Do these results indicate that there is no distinction of cells with different LIC properties within the PDLTC, and that consequently every cell has LIC activity? Since we failed to use CD34/CD38 enrichments for LICs, we changed the strategy and grew subclones derived from single FACS-sorted PDLTC-PH cells of all four FACS quadrants, as described earlier. The tail vein transplantation of 5 × 106 cells of individual subclones in sublethally irradiated NSG recipients clearly distinguished subclones, causing a fast progressing disease, whereas some subclones did not give rise to full blown leukemia at all within 155 days of observation (Figure 2d and Supplementary Figure S3). Importantly, all clonal cells homed and engrafted in the BM, even those that showed minimal BM outgrowth and no contribution to peripheral ALL cells (Figure 2d). These results again highlight the heterogeneity of individual ALL cells with variable ability to engraft and progress to leukemia in NSG mice and strongly propose the existence of LICs in BCP-ALL.

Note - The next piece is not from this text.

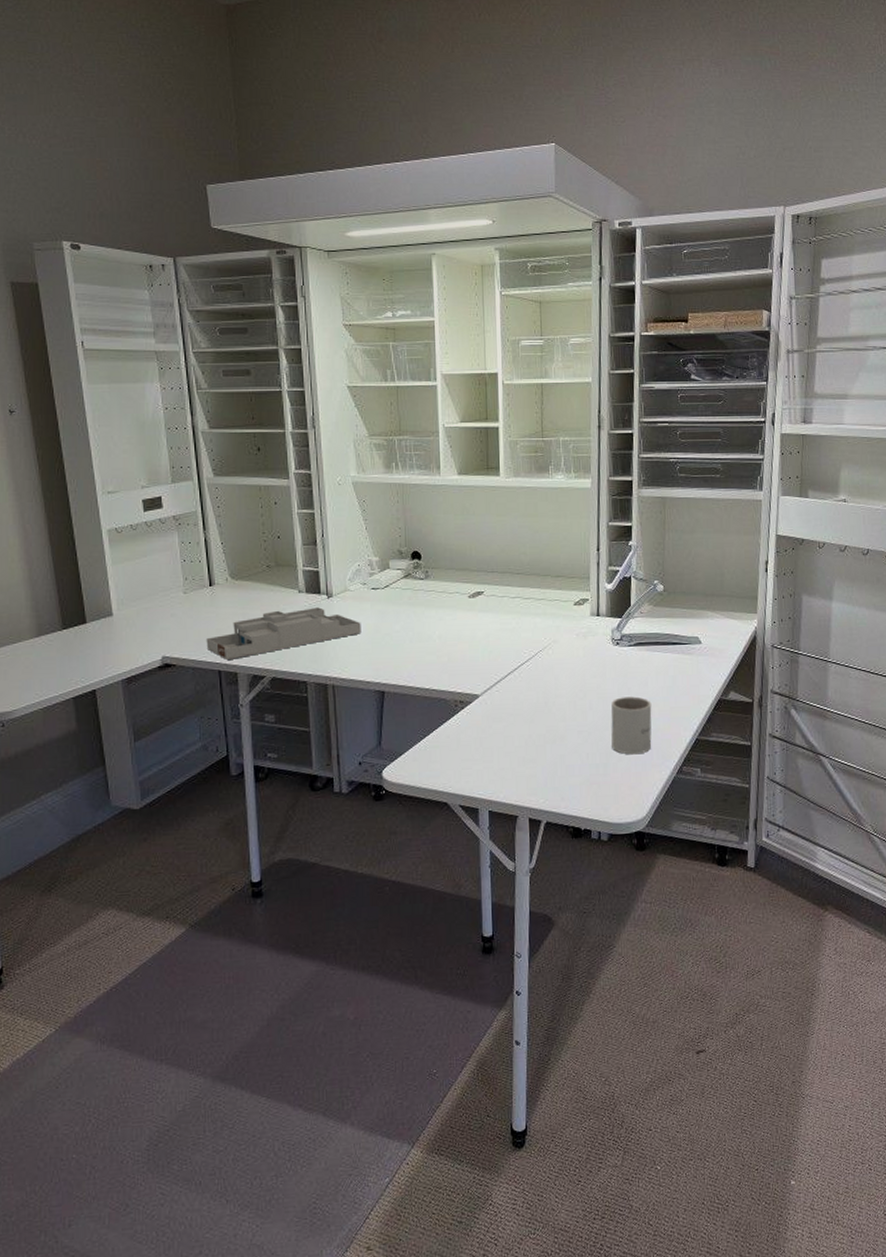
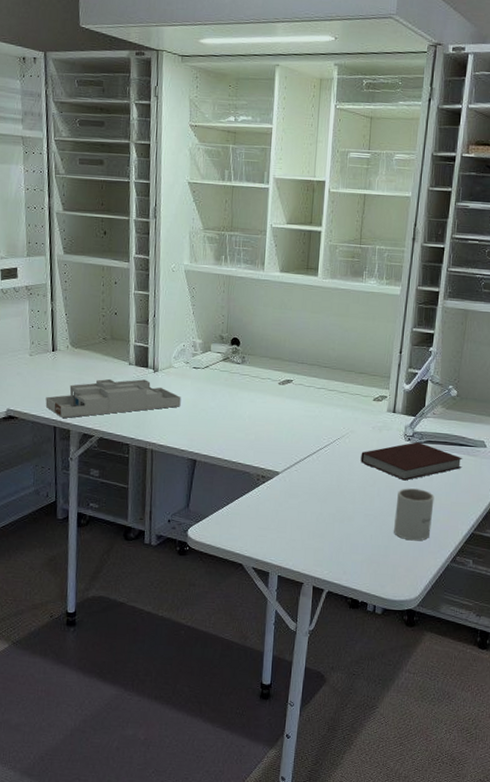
notebook: none [567,645,678,689] -> present [361,442,463,481]

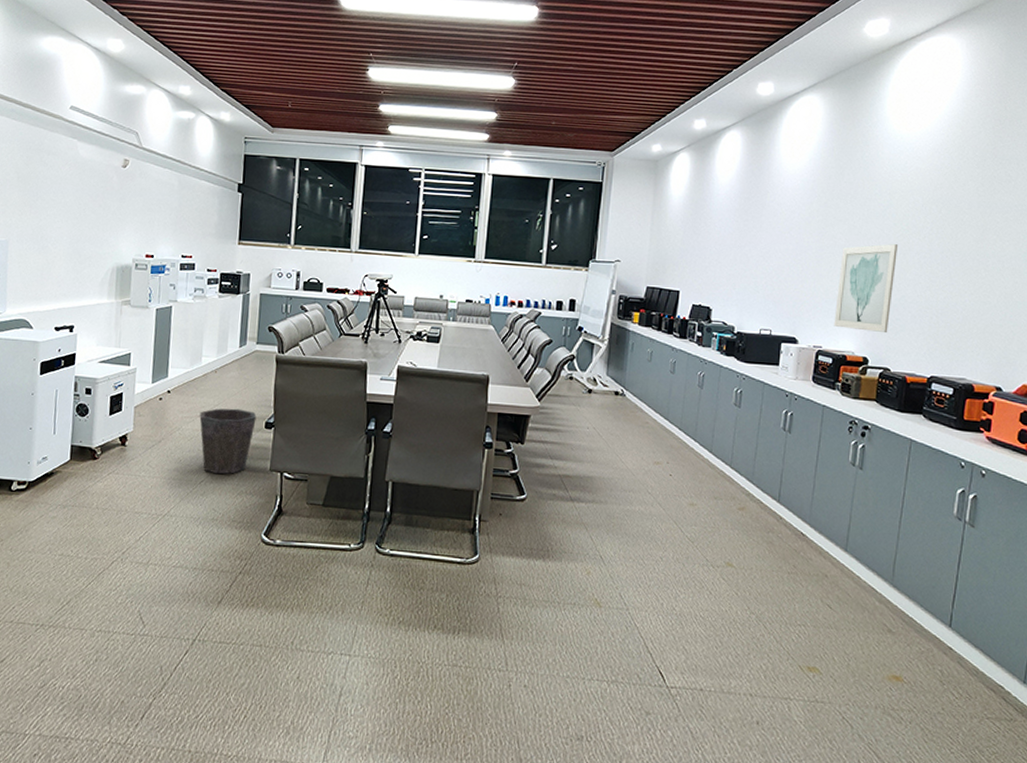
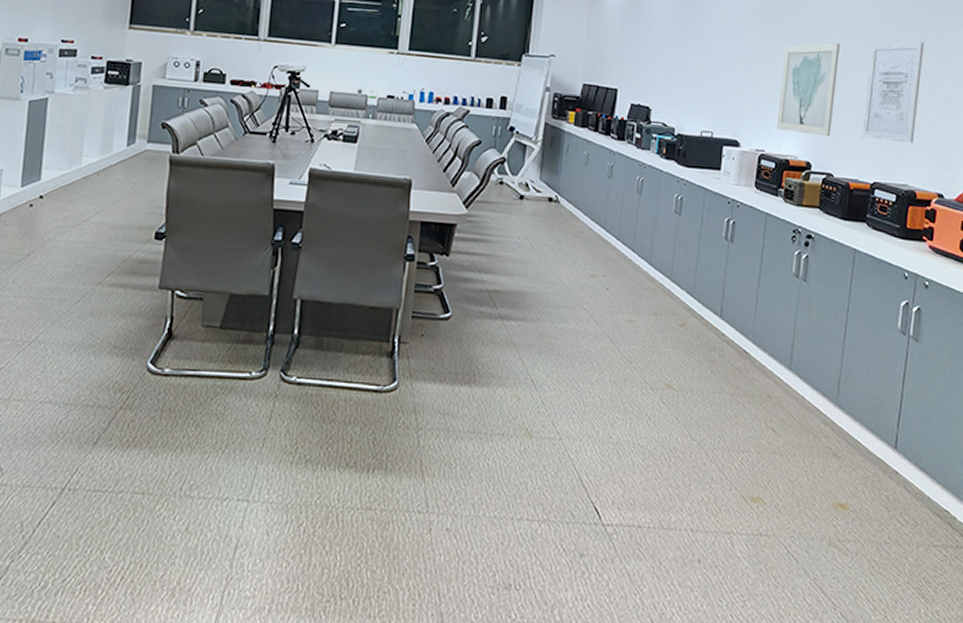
waste bin: present [199,408,257,475] -> none [77,216,145,293]
wall art: none [919,240,984,339] -> present [862,41,924,144]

Is the, here described, plasticity of ALL cells restricted to the surface expression of some molecules, or do ALL cells change their molecular composition, functionality and even their identity over time? We need to find out whether this change is unidirectional and/or linear, following a differentiation path or whether some ALL cells may be able to dedifferentiate and switch between LICs and non-LICs. While in many tissues a hierarchical organization of cancer development is proposed, Ratajczak and coworkers reported similar fluctuating expression of potential cancer stem cell surface markers CD24 and CD44 in an ovarian cancer cell line.15 Our findings did not exclude the existence of a minor LIC population, which is uncovered due to the lack of respective markers. The clonal outgrowth and also the various leukemogenicity of established clonal subcultures highlight the fact that not every ALL cell has LIC potential. Only the use of CD34 and CD38 will not be sufficient to enrich for them.

The further analysis of this highly plastic ALL model, which revealed a non-hierarchical cellular development in ALL can be used to explore the properties of LICs in ALL, as the single clone system was capable to dissect between leukemogenic and non-leukemogenic single cells. These analyses are pivotal to find proper markers for LIC identification in ALL, which is a prerequisite for the development of novel LIC-directed therapies. These novel strategies are urgently needed in order to improve long-term outcome and survival in ALL patients.